Avant de partir, une des filles, un peu plus âgée que Gaëlle (dommage que cette dernière ne soit pas là), m'explique comment fonctionne sa toupie, en prononçant chacune des lettres en hébreu : "C'est pour Hanoucca... Regarde, cette face-là, c'est Noun et tu passes ton tour ; là, c'est Shin et tu dois ajouter un bonbon à la cagnotte ; celle-ci, Hei, est pas mal car tu peux prendre la moitié de la mise de bonbons ; mais le mieux, c'est Gimel, car ça te permet de prendre tous les bonbons d'un coup !"

* * *

En soirée, je retourne à la Maison du Peuple. J'écris rapidement la journée de samedi, pour laquelle je suis modérément inspiré. Je prépare le texte d'invitation pour mon anniversaire et celui de Laurence. Cette année, pour changer, nous avons décidé de mutualiser les deux dates et de fêter nos deux anniversaires très rapprochés en commun, à la Porte Noire.
Emily me rejoint vers 19 heures. Walter, qui revient de Namur, nous rejoindra un peu plus tard. Qui a dit que ce dimanche ressemblait aux autres dimanches ?
Emily a passé une partie de son week-end à regarder les trois premiers épisodes d'Indiana Jones. Elle a particulièrement apprécié Indiana Jones and the Last Crusade (normal : c'est de loin le meilleur) et n'a pas encore eu le temps de regarder le quatrième et dernier opus, Indiana Jones and the Kingdom of the Crystal Skull (pas grave : c'est de loin le plus mauvais). 

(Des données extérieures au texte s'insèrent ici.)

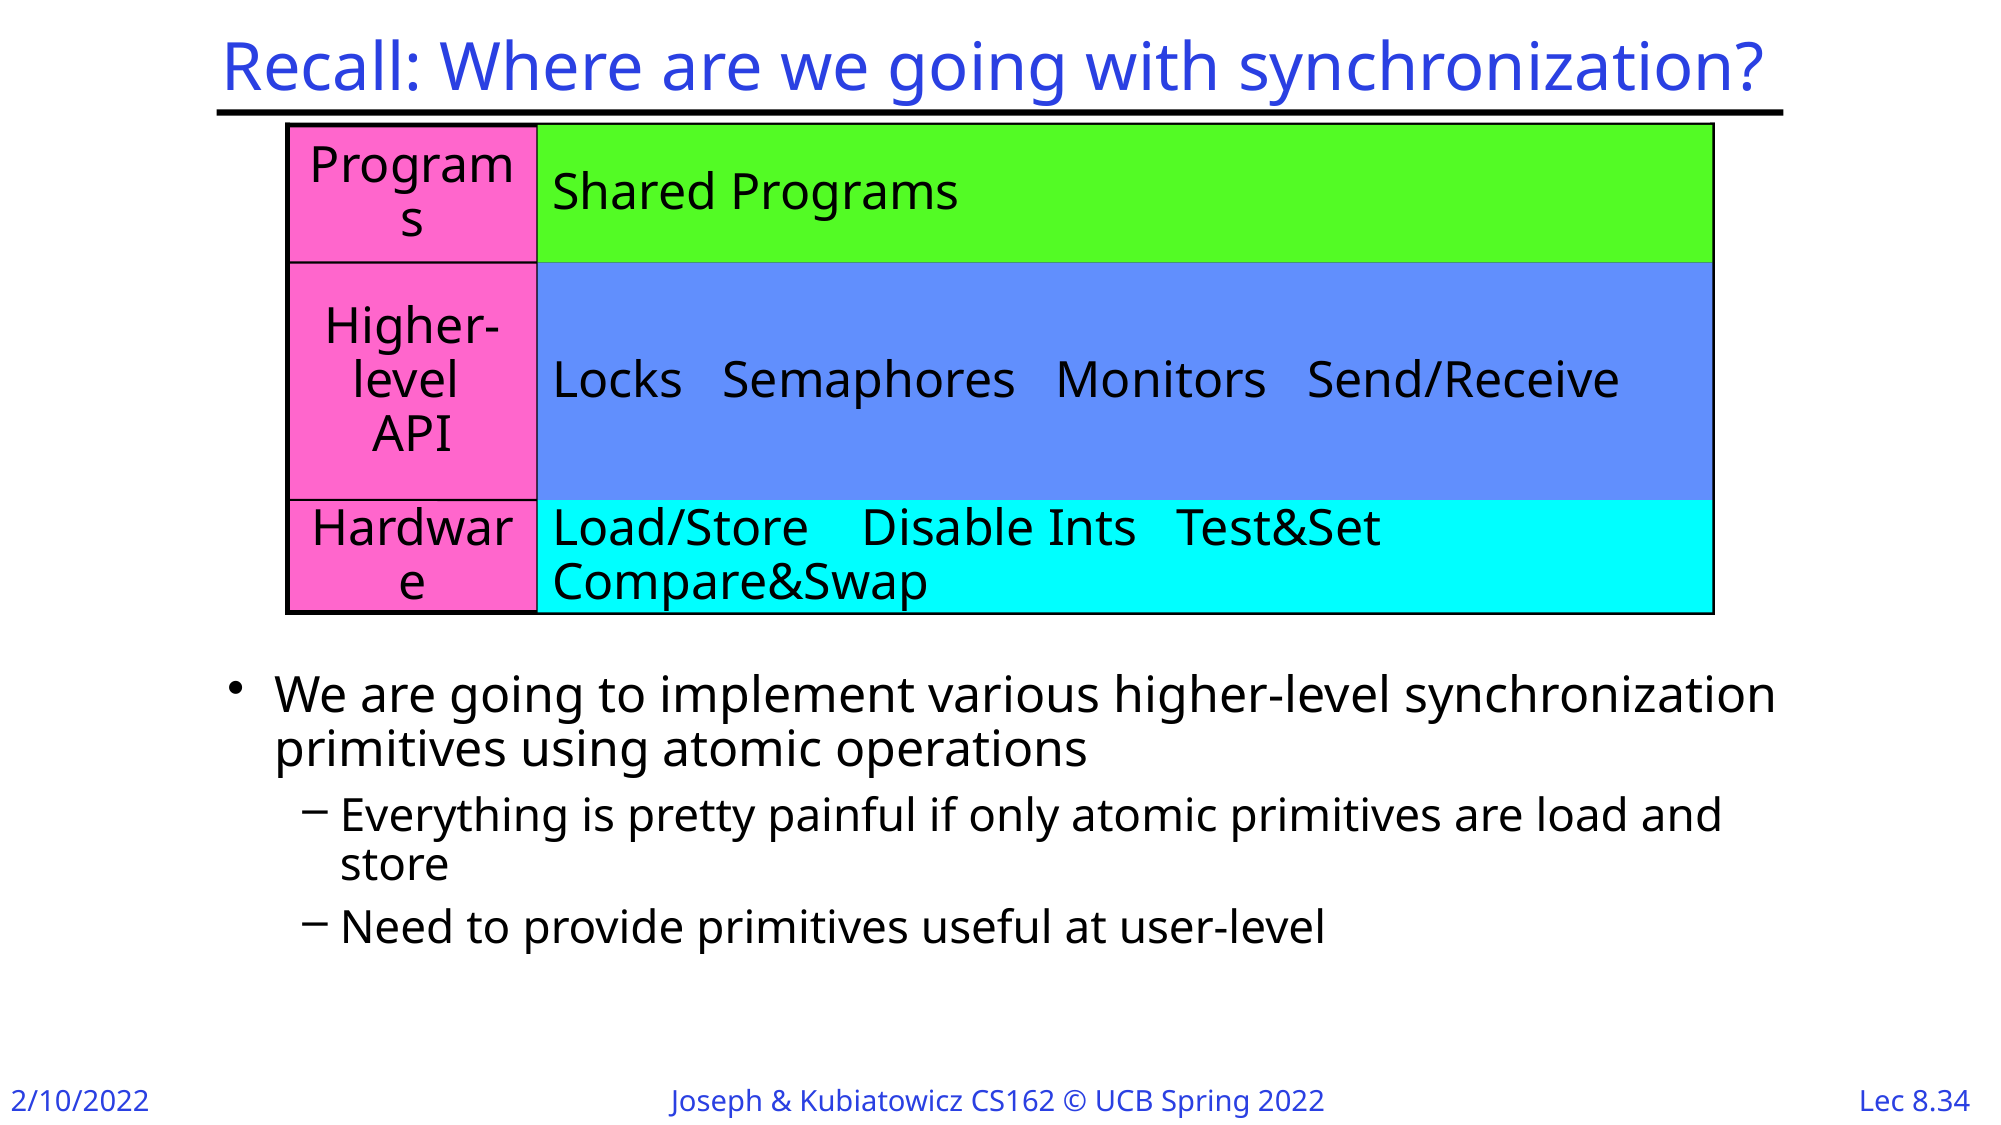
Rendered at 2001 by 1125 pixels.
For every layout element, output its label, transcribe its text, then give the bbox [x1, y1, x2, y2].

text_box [287, 124, 1713, 613]
title Recall: Where are we going with synchronization? [162, 24, 1825, 113]
list We are going to implement various higher-level synchronization primitives using atomic operations Everything is pretty painful if only atomic primitives are load and store Need to provide primitives useful at user-level [212, 662, 1800, 1013]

Nous parlons un moment des références à cette série dans Les Simpson et South Park. Mention spéciale à l'épisode "Bart's Friend Falls in Love" qui commence par une splendide parodie de Raiders of the Lost Ark, lorsque Bart tente de dérober un bocal de monnaie à son père : une petite merveille de perfectionnisme (voir notamment ce lien pour s'en rendre compte). 

Dans l'épisode de South Park intitulé "Free Hat", les enfants tentent de persuader George Lucas et Steven Spielberg de ne pas remastériser leurs films, en y ajoutant des effets spéciaux superfétatoires... En vidéo, ça donne une scène hilarante, parmi tant d'autres :

22h30 : l'heure de rentrer chez nous afin d'être en forme et heureux demain pour le travail, tout ça, tout ça... Emily me reconduit en voiture, comme d'habitude... Je me demande pourquoi je continue d'écrire ce journal, dans la mesure où rien ne change dans ma vie... Si ça continue, bientôt, je pourrai faire des copier/coller complets de mes journées précédentes.